Important things to notice about the OOP implementation:

• Data is supplied to an object at the time the object is created (when we called the ‘new’ method)

• Then we use methods on that object (change_salary and description) to interact with our stored data

• We have a good place for the behaviors associated with our objects, making them easy to find if we’re unfamiliar with the code or refreshing our memory

• Method names document object behavior, familiarizing us with the code

• The object is an obvious location to add behaviors as complexity increases

Using an FP approach:

employees = [
  [ "Bob",  100000.0 ],
  [ "Jane", 125000.0 ]
]

This time our data structure is an array of arrays instead of an array of objects containing the values. FP prefers to keep data in plain arrays and/or hashes and not “complicate” data by mixing it with behavior.

Instead of converting the data to an object and then calling methods on it, we write a pair of standalone methods called change_salaries (plural) and change_salary (singular). We pass change_salaries two arguments: the array of arrays representing our data and the change amount. change_salaries uses map instead of the each method we used for OOP.

FP leans very heavily on tiny methods that do one small part of a larger job, delegating the details to other tiny methods. Combining small methods into a larger task is called “composition”.

In our example…

• change_salaries has one job: call change_salary for each employee in the employees array and return the values as a new array. change_salaries delegates the calculation of the new salary to change_salary, allowing change_salaries to focus entirely on handling the set of employees.

• change_salary also has one job: return a copy of a single employee with the salary field updated.

A benefit of this approach is if we had a single employee we wanted to change the salary for, we could call change_salary directly!

While OOP also uses it, composition is a cornerstone of the FP mindset.

happier_employees = change_salaries(employees, 10000.0)

Because we don’t have objects, change_salaries requires that we pass in not just the amount, but also the data we want to modify. This method returns the updated data, which we’ll store in happier_employees.

happier_employees.each do |emp|
  puts "#{emp[0]} makes #{emp[1]}"
end

Finally, we use ‘each’ to go through every record in happier_employees and generate the output message. This fits the FP model because FP likes to view everything as a data transformation: you start some data, apply transformations (in this case, adding $10K) and generate a new data.

Notice there are fewer lines of code, mainly because we don’t build the class for creating our objects.

Another important thing to note is that in the OOP version change_salary used each to process each employee, but the FP version uses map. Instead of changing the original value, ’map’ creates a copy of the array containing the return value of each pass. When all elements have been processed, map hands us the copy with all the new values, which we store in happier_employees. The original array is untouched!

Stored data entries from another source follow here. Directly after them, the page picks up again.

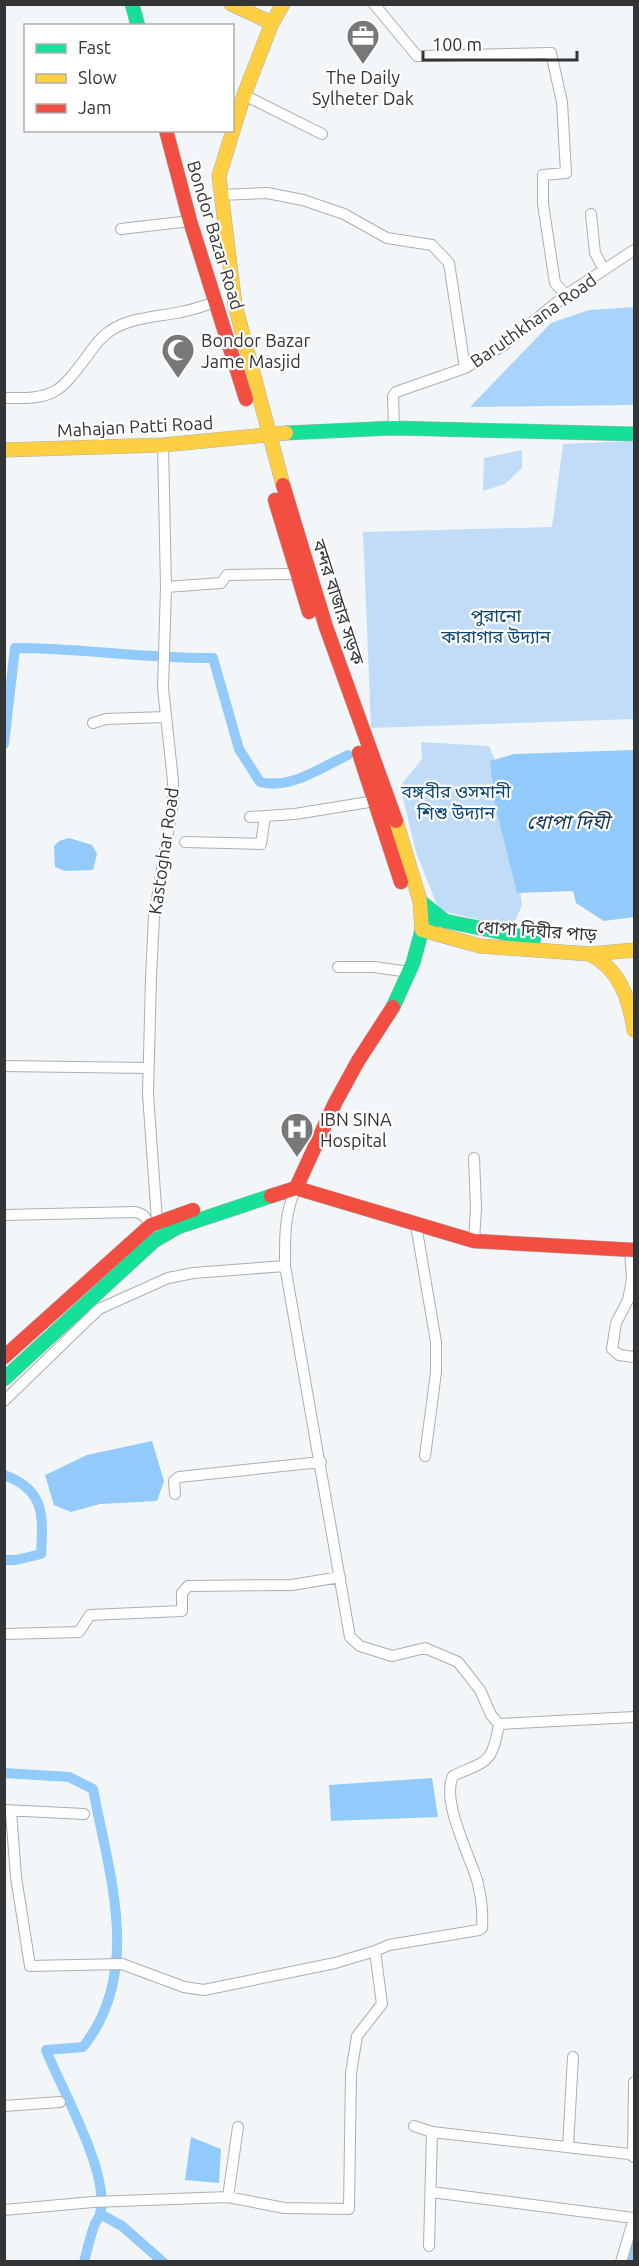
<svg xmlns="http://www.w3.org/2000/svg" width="639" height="2266" font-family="Ubuntu,'Noto Sans Bengali',sans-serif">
<rect width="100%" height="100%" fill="#f3f6f9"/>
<path fill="#c0dcf7" d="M634,441V719L371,728L363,532L552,527L563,444Z
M522,450V468L505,484L483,491L484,458Z
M421,742L489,746L505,783L522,905L512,928L439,910L416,852L400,786L422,759Z"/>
<path fill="#a8d4fc" d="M634,307V405L470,407L551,323L589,310Z"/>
<path fill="#92cafc" d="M634,750V917L604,921L576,903L573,891L517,893L495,805L490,761L514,754Z
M69,838L92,845L97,854L93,870L65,871L55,867L54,846L59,841Z
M152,1441L164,1481L157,1501L100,1504L71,1512L54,1505L45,1475L87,1455Z
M432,1778L438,1817L331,1821L329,1785Z
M191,2137L221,2149L219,2183L185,2180Z"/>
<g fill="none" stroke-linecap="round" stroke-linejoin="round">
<path stroke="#92cafc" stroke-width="10" d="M4,744L15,648C82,648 147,659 213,658L239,749L260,782C290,790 322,767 348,755
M4,1475C46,1490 43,1517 41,1554L16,1560H4
M4,1773L69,1777L93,1789C109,1874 143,1972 83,2047L46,2050C61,2088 111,2175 100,2214C99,2218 95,2222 94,2226C90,2238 87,2250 84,2262
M100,2214L122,2226L163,2262
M627,2262L634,2242"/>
<defs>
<path id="street" d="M374,4L417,56L551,53L562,102L566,173L543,175V204L555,283L566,295
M244,95L322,134
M220,195L267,193L303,200L344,214L387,238L432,245L449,263L465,368
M591,214L595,253L604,270
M121,229L190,221
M4,398C55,399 59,394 88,355C94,346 101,337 110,331C130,317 158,317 181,312C193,310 205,305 217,302
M394,428L393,396L396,392L465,368L504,345L566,295L634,250
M166,587L221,583L227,575L295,574
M93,723L106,719L165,717
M250,817L295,814L375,801
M185,842L261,844L265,816
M338,967H374L409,972
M4,1066L148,1068
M474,1158L476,1208L474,1241
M296,1188C284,1214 285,1238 285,1266L350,1637L360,1646L392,1656L425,1648L458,1662L480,1690L491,1715L499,1724L634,1717
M4,1215L136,1212L143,1215L151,1225
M157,1221L148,1094L151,977L154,917L173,802V781L163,688L166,587L163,445
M416,1225L436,1342V1372L425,1456
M630,1249L632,1279L628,1300L616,1323L612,1349L619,1355L634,1357
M4,1401L99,1309L168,1278L193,1273L285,1266
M175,1494L174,1481L179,1477L321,1462
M4,1634L79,1632L90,1615L182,1611V1593L188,1586L292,1585L340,1577
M5,1810L84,1814
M11,1812L16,1877L30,1966L122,1964L184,1987L204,1990L335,1963L375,1951
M4,2106L60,2102
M414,2126L432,2132L629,2154L634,2157
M568,2147L573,2057
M633,2156L634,2082
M431,2192L634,2218
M228,2197L238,2127
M4,2210L93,2202L228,2197L284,2208L349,2209L351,2073L357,2036L382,2004L375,1951L389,1945L479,1930L482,1928C483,1912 481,1895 477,1880C469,1854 441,1801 453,1776C487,1760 492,1765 499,1724
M429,2246L432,2132
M621,2262L634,2218"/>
<path id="fast" d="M132,4L138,26
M286,433L394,428L634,434
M420,901L445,921L534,939
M393,1007L413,963L422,930L433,923
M4,1379L154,1241L178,1227L271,1196"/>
<path id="slow" d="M231,4L272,23L244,95L219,176L235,305L283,485
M272,23L283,4
M4,450L163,445L286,433
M396,821L420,901L422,930
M422,930L480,946L590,954C620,970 629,998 634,1030
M590,954L634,950"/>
<path id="jam" d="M166,130L190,221L246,399
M283,485L326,627L396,821
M275,500L309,612
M359,753L401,882
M296,1188L335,1103L358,1061L393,1007
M271,1196L296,1188L474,1241L634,1250
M4,1357L151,1225L193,1210"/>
</defs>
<use href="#street" stroke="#adaeb1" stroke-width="12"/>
<use href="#fast" stroke="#adaeb1" stroke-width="15"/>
<use href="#slow" stroke="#adaeb1" stroke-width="15"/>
<use href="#jam" stroke="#adaeb1" stroke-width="15"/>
<use href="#street" stroke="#fdfefe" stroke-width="10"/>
<use href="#fast" stroke="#16e098" stroke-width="14"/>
<use href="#slow" stroke="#ffcf43" stroke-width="14"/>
<use href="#jam" stroke="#f24e42" stroke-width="14"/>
</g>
<defs>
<symbol id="office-pin" viewBox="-11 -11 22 30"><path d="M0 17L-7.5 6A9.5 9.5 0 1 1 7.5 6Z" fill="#76787a" stroke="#fff"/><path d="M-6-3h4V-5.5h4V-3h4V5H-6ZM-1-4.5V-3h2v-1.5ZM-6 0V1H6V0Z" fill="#fff"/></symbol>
<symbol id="mosque-pin" viewBox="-11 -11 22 30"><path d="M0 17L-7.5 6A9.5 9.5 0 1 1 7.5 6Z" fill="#76787a" stroke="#fff"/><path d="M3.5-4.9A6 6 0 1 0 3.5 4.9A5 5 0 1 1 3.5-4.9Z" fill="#fff"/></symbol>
<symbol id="hospital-pin" viewBox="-11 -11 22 30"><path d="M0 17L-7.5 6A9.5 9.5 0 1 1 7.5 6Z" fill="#76787a" stroke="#fff"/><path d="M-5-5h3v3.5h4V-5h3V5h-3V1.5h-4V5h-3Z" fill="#fff"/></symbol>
</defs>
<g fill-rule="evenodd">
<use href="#office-pin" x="344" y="17" width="38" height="52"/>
<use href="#mosque-pin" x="159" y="331" width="38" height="52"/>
<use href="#hospital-pin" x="278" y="1110" width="38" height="52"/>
</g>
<g text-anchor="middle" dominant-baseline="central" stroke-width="4.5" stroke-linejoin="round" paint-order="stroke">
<g font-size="18" fill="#323436" stroke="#fff" text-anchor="start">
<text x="363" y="77" text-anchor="middle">The Daily<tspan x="363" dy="21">Sylheter Dak</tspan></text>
<text x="201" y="340">Bondor Bazar<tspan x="201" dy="21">Jame Masjid</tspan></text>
<text x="320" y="1119">IBN SINA<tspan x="320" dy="21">Hospital</tspan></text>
</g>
<g font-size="18" fill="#323436" stroke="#fff">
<text transform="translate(216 235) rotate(73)">Bondor Bazar Road</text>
<text transform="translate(533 320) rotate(-35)">Baruthkhana Road</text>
<text transform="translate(135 426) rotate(-3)">Mahajan Patti Road</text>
<text transform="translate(339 602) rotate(72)">বন্দর বাজার সড়ক</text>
<text transform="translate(163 851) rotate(-82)">Kastoghar Road</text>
<text transform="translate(537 930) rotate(4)">ধোপা দিঘীর পাড়</text>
</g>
<g font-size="18" fill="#094572" stroke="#fff">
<text x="496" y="615">পুরানো<tspan x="496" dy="21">কারাগার উদ্যান</tspan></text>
<text x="456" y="791">বঙ্গবীর ওসমানী<tspan x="456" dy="21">শিশু উদ্যান</tspan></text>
</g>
<g font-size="20" font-style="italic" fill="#183855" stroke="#fff">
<text x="568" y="821">ধোপা দিঘী</text>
</g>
</g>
<rect width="639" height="2266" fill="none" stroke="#323436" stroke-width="12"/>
<rect x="24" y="24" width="210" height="108" fill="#ffffff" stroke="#adaeaf" stroke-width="1.5"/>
<rect x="36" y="44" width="30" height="9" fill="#16e098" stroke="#adaeaf" stroke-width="1.5"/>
<text x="78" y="54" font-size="18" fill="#323436">Fast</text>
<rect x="36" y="74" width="30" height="9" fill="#ffcf43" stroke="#adaeaf" stroke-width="1.5"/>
<text x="78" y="84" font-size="18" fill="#323436">Slow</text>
<rect x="36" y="104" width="30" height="9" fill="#f24e42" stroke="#adaeaf" stroke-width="1.5"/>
<text x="78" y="114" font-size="18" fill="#323436">Jam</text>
<path d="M423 51v9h154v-9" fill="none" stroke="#323436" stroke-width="3"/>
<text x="432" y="51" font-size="18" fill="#323436" stroke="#ffffff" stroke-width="4.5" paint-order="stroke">100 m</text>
</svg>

The idea of not changing the contents (or “state”) of a variable once it’s been created is called immutability and is another key aspect of FP.

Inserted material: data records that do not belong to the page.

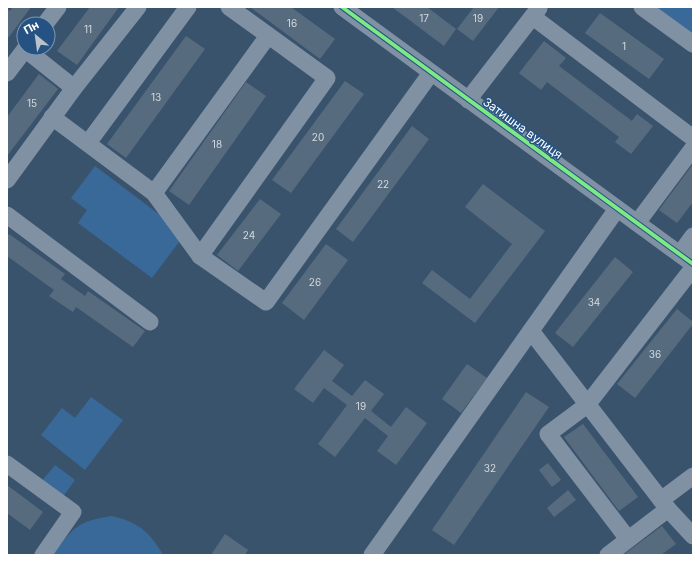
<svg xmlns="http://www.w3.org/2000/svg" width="700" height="562" font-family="Inter,sans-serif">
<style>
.green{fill:#396999}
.building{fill:#576b7f}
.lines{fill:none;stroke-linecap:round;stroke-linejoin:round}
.minor{stroke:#8091a3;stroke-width:17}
.cycleway-casing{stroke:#255282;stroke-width:6}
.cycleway{stroke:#7ce984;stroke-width:4}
.labels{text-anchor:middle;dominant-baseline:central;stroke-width:3;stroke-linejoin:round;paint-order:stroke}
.number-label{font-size:10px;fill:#d5dadf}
.street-label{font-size:12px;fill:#fff;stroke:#255282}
</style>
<rect width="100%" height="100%" fill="#3a536d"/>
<!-- green -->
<g class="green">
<path d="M652,7H693V36Z"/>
<path d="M95,166L185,234L152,278L78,223L87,210L71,198Z"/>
<path d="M91,397L123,420L85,470L41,435L62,408L75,418Z"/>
<path d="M55,465L75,480L62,498L41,482Z"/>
<path d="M111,516C137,521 150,532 163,555H52C74,528 75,522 111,516Z"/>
</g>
<!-- building -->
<g class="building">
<path d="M13,7H31L9,37L7,36V9L10,11Z"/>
<path d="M90,7H119L77,65L57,51Z"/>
<path d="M250,7H291L335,39L320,59Z"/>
<path d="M392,7H427L456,29L444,46Z"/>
<path d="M474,7H499L473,41L457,29Z"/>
<path d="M600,13L664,59L649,79L585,33Z"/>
<path d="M186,36L205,49L126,158L107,144Z"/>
<path d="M544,41L566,58L559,66L632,121L637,114L653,126L631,154L615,142L619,137L547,82L541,90L519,73Z"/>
<path d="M39,74L58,89L7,156V117Z"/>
<path d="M345,81L364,94L291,193L272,180Z"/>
<path d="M246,82L266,96L189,205L169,191Z"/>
<path d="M412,126L429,139L353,242L336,229Z"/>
<path d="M693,164V202L677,223L659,210Z"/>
<path d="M483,184L545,231L475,323L422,283L432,270L470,299L512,244L465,207Z"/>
<path d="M260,199L281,214L238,271L217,255Z"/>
<path d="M9,234L65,274L61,279L85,296L88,291L145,331L133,347L76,307L73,312L49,296L54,290L7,256V236Z"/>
<path d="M326,244L348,260L304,320L282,303Z"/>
<path d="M615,257L633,272L573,347L555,333Z"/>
<path d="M677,309L693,322V324L635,398L617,384Z"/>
<path d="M324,350L344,365L332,381L352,396L365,380L384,394L371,411L391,427L406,407L427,423L396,465L377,451L388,436L365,418L335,457L318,444L347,405L324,388L313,403L294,389Z"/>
<path d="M467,364L487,378L461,413L442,399Z"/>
<path d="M526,392L549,407L454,545L432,530Z"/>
<path d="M583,424L638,497L619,511L564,437Z"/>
<path d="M548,463L561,480L552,487L539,470Z"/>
<path d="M7,485L43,512L30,530L7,513Z"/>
<path d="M568,490L576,500L554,517L547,508Z"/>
<path d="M662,526L676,544L661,555H623Z"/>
<path d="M225,534L248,550L245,555H211Z"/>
</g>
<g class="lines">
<!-- minor -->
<g class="minor">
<path d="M342,7L693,264"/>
<path d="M642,7L693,44"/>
<path d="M533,17L693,138"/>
<path d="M45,24L58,7"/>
<path d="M25,49L74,88L138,7"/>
<path d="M7,73L26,48"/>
<path d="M468,100L539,8"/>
<path d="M52,117L154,193L200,256L266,302L431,73"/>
<path d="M88,143L188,7"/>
<path d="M7,180L74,88"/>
<path d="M154,193L268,36"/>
<path d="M7,215L150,322"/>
<path d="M637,223L693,148"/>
<path d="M680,254L693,236"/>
<path d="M200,256L327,78L229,7"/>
<path d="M531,331L668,509L693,536"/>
<path d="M7,464L73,512L43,555"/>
<path d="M661,500L693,476"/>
<path d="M628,539L548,434L587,405L693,268"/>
<path d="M372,555L617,209"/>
<path d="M608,555L668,509"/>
</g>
<defs>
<path id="cycleway" d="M342,7L693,264"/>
</defs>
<!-- cycleway casing -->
<use href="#cycleway" class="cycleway-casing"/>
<!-- cycleway -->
<use href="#cycleway" class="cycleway"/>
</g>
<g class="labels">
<!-- number labels -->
<g class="number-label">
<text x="424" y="18">17</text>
<text x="478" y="18">19</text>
<text x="292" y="23">16</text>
<text x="88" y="29">11</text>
<text x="624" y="46">1</text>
<text x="156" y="97">13</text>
<text x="32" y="103">15</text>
<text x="318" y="137">20</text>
<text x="217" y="144">18</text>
<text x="383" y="184">22</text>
<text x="249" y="235">24</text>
<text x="315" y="282">26</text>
<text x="594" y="302">34</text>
<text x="655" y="354">36</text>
<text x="361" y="406">19</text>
<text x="490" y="468">32</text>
</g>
<!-- street labels -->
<g class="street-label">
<text transform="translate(523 128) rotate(36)">Затишна вулиця</text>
</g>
</g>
<!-- border -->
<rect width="700" height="562" fill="none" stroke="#ffffff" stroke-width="16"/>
<!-- north arrow -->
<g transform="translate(36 36) rotate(331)"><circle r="19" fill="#255282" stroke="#7c97b4"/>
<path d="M0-3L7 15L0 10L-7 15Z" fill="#bac3cc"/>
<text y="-6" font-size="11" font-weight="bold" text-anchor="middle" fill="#ffffff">Пн</text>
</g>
</svg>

In our OOP example, the contents of the employees array changes over time:

• Before change_salary is applied the salaries are 100K and 125K
• Afterwards salaries are 110K and 135K!

This means we won’t know which value we’ll have at any given point. The program must walk through the flow to see if change_salary has been called, which can be difficult as complexity increases.

• The FP version avoids this as employees represent the “before” state and happier_employees represents the “after” state. Their values never change.

Which one should you use?

Michael Fogus, author of “Functional JavaScript”, suggests a simple two-point guideline:

• When dealing with data about people, FP works well
• When trying to simulate people, OOP works well

Our example is “data about people” – since we’re changing the salary directly – so FP is shorter and simpler.

If we had a feature like “employee requests time off”, requiring a more complex interaction with the data – likely creating a “time-off request” object attached to the employee – then OOP might be a better fit.